Getuigenis over de Heer Jezus

De ondervragers gaan voorbij aan het antwoord van Johannes dat hij de stem van een roepende is die op Christus wijst. Ze staren zich blind op zijn doop. Hoe kan hij dopen als hij niet een of andere officiële status bezit? Zijn ontkenning dat hij de Christus is, was al een hele opluchting. Zijn ontkenning dat hij Elia is, betekent voor hen dat hij dus niet de voorloper is die onmiddellijk aan het koninkrijk in kracht en majesteit over de aarde voorafgaat (Ml 4:5). En als hij ook niet de profeet is die is voorzegd, wat betekent zijn doop dan?

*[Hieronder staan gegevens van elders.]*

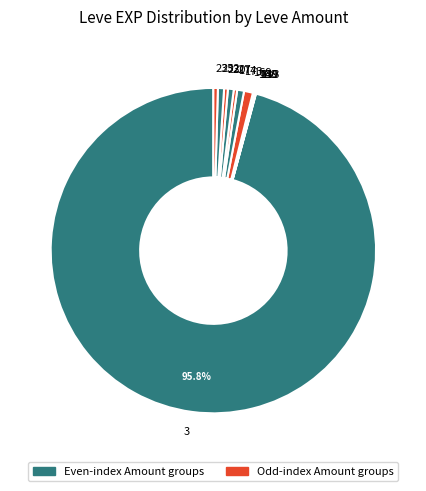

Is there any slice that represents more than half of the pie?

Yes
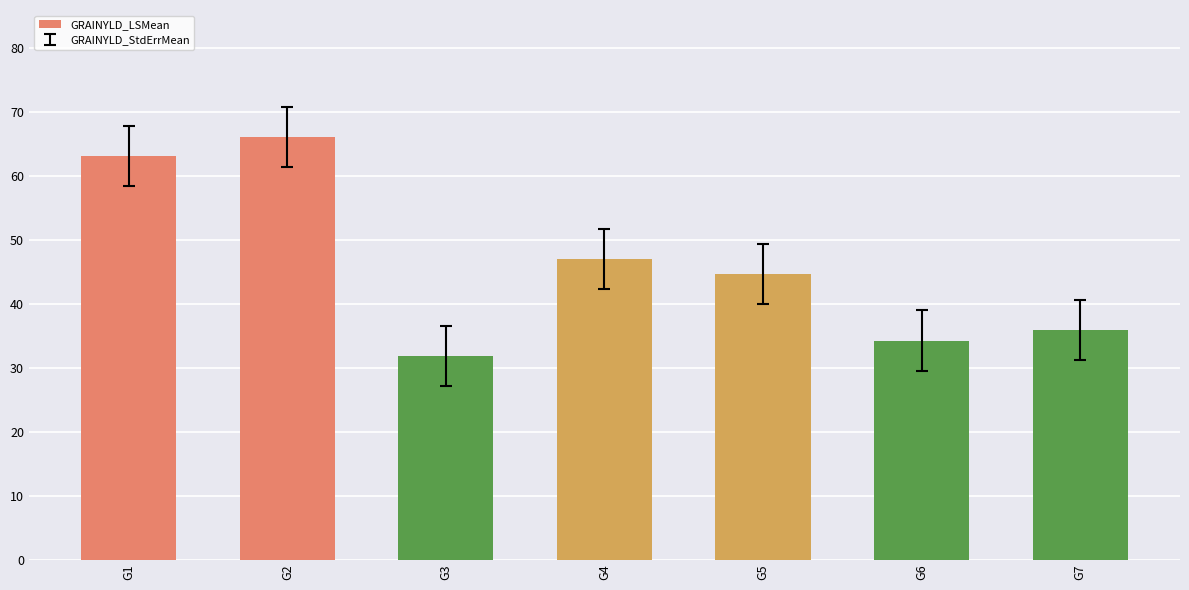

Which label corresponds to the smallest value in the chart?

G3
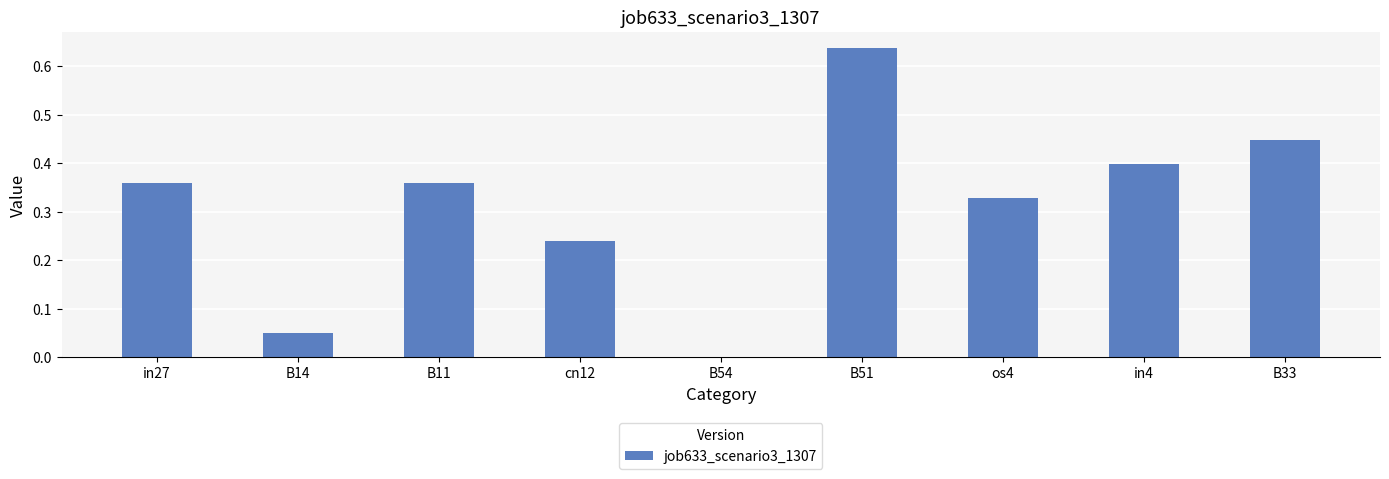

Which category has the highest value across all series?

B51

Hun vraag geeft Johannes de gelegenheid om het onderscheid tussen hem en Christus duidelijk te maken. Hijzelf doopt met water als het symbool van bekering en vergeving van zonden. De doop waarmee hij doopt, staat echter niet op zichzelf. Met zijn doop wijst hij op Hem Die Zich te midden van hen bevindt, maar Die zij niet kennen. Johannes zegt hun hoever Christus in heerlijkheid boven hem verheven is. Hij voelt zichzelf niet eens waard om de schoenriem van de Heer Jezus los te maken.

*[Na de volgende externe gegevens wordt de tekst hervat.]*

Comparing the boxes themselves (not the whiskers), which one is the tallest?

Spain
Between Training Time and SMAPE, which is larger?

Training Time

Dit getuigenis geeft Johannes in Bethanië, over de Jordaan. Het is niet het Bethanië waar Lazarus en Martha en Maria wonen, want dat ligt vlak bij Jeruzalem. Bethanië betekent ‘huis van ellende’. Deze plaats wordt hier nauw verbonden aan de Jordaan en de doop. De Jordaan spreekt van de dood en opstanding van de Heer Jezus en de doop spreekt van Zijn dood. Door Bethanië daarmee te verbinden mogen we er misschien aan denken dat ontkomen aan de ellende waarin de zonde een mens heeft gebracht, alleen mogelijk is door de dood en opstanding van Christus. De farizeeën vonden zichzelf niet ellendig en hadden daarom geen deel aan Christus.